Van links naar rechts Wim Kok, Dries van Agt, Piet de Jong, Mark Rutte, Ruud Lubbers en Jan Peter Balkenende

Alle premiers hadden eerst al een jaar of twintig gewerkt en waren de veertig al gepasseerd voordat ze aan het ambt begonnen. Mark Rutte en Ruud Lubbers waren beide 43 jaar oud toen ze minister-president werden, Dries van Agt en Jan Peter Balkenende 46 jaar, Piet de Jong 51 jaar en Wim Kok was zelfs al 55 jaar toen hij in 1994 minister-president werd.

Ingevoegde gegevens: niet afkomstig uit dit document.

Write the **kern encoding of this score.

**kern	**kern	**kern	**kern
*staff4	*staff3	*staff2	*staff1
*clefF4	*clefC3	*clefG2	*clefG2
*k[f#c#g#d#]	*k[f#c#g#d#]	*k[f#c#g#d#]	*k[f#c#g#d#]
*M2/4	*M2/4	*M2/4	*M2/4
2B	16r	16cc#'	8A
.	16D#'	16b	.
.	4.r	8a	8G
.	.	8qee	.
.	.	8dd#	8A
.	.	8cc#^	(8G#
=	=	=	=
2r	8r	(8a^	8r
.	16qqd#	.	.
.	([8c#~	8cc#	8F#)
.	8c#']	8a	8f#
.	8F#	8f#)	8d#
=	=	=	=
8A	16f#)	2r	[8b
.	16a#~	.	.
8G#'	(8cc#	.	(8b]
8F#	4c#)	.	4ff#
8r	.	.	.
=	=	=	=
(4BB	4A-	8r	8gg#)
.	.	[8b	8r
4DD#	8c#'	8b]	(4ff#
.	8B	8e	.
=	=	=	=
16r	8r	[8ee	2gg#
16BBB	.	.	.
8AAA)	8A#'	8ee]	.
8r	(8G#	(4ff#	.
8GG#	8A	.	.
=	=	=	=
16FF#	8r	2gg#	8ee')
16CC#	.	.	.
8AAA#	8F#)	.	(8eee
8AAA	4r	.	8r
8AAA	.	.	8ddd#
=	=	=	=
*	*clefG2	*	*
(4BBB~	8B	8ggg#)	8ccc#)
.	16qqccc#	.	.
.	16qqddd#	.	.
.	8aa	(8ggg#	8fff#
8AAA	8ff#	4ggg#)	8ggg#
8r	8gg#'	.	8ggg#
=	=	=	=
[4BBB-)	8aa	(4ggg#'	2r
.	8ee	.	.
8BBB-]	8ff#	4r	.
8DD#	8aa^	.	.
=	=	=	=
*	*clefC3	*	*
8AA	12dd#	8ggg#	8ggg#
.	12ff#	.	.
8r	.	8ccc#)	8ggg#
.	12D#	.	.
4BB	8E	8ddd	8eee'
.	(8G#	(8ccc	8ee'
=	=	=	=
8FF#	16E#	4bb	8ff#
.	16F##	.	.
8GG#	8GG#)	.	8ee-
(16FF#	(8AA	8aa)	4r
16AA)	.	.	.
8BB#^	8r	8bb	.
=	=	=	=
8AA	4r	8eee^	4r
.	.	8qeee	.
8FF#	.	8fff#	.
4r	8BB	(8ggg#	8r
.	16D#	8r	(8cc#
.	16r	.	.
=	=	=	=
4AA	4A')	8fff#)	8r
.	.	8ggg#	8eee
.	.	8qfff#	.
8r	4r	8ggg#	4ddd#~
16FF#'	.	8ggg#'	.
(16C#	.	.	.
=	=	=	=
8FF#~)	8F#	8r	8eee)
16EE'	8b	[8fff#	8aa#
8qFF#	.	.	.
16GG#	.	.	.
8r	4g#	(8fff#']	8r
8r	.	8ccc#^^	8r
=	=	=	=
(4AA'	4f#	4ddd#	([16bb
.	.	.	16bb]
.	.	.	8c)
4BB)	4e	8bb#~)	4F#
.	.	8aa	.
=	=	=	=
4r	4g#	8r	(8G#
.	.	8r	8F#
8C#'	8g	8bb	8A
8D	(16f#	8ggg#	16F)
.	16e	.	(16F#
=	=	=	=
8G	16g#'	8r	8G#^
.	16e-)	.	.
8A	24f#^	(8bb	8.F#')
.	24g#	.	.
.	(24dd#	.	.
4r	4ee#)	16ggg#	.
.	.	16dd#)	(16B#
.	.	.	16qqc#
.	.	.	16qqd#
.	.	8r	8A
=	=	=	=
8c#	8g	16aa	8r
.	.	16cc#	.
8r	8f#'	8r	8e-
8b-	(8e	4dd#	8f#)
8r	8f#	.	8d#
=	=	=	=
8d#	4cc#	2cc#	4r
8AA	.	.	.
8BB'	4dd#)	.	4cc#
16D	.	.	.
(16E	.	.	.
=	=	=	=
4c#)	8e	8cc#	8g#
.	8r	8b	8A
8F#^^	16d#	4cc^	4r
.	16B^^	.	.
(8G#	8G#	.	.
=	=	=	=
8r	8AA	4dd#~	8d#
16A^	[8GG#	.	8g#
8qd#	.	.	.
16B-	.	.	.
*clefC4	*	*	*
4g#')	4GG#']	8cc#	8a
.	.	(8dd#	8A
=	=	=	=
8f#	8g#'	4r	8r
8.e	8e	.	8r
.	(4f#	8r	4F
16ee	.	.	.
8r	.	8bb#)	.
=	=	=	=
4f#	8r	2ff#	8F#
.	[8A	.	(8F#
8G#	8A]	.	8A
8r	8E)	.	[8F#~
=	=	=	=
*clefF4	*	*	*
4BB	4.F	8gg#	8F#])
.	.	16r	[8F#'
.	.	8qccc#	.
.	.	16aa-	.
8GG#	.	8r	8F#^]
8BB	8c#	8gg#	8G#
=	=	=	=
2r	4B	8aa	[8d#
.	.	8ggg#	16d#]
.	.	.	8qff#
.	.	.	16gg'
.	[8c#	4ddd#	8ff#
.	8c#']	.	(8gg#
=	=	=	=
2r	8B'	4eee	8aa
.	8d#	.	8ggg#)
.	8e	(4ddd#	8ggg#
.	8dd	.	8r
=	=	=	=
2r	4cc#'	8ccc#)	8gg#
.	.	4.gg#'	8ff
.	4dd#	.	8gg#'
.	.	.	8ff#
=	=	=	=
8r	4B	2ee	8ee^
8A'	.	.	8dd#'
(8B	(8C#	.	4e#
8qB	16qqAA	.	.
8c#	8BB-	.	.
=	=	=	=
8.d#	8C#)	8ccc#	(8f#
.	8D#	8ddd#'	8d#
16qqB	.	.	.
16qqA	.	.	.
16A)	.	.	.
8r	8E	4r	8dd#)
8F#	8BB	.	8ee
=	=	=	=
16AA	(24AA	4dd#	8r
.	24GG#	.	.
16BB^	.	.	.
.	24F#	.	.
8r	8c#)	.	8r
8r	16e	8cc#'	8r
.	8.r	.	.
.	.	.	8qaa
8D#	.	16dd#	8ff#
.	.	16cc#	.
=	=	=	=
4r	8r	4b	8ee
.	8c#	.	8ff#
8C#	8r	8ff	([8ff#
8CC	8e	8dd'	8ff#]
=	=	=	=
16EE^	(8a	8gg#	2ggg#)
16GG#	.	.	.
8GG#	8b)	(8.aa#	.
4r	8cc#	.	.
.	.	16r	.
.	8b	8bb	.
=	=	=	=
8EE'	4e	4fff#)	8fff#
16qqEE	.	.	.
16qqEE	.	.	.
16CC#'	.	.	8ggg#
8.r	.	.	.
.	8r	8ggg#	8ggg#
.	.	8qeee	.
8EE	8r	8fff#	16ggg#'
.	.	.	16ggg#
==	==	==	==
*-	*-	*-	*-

Voordat genoemde heren het hoogste ambt bekleedden, hadden ze allemaal eerst een baan buiten de politiek. Degene met het meest opwindende baantje was Piet de Jong. Die was in een niet-grijs verleden duikbootkapitein. Mark Rutte was tien jaar lang in dienst van Unilever, onder meer als personeelsmanager. Wim Kok werkte eerst twee jaar als commercieel medewerker op een handelskantoor en trad daarna in dienst van de vakbond. Dries van Agt begon zijn werkzame leven als advocaat, Ruud Lubbers was ondernemer in het familiebedrijf Hollandia, een constructiewerkplaats en machinefabriek, en Jan Peter Balkenende tot slot had het saaiste startersbaantje. Hij begon in 1982 als beleidsmedewerker juridische zaken bij het bureau van de Academische Raad (al combineerde hij die functie met het gemeenteraadslidmaatschap van Amstelveen (waar hij in 1993 zijn ‘krokettenmotie’ indiende: de (nog steeds geldende) bepaling dat de gemeenteraadsleden recht hebben op een kroket als de raadsvergadering tot na 23:00 uur duurt.)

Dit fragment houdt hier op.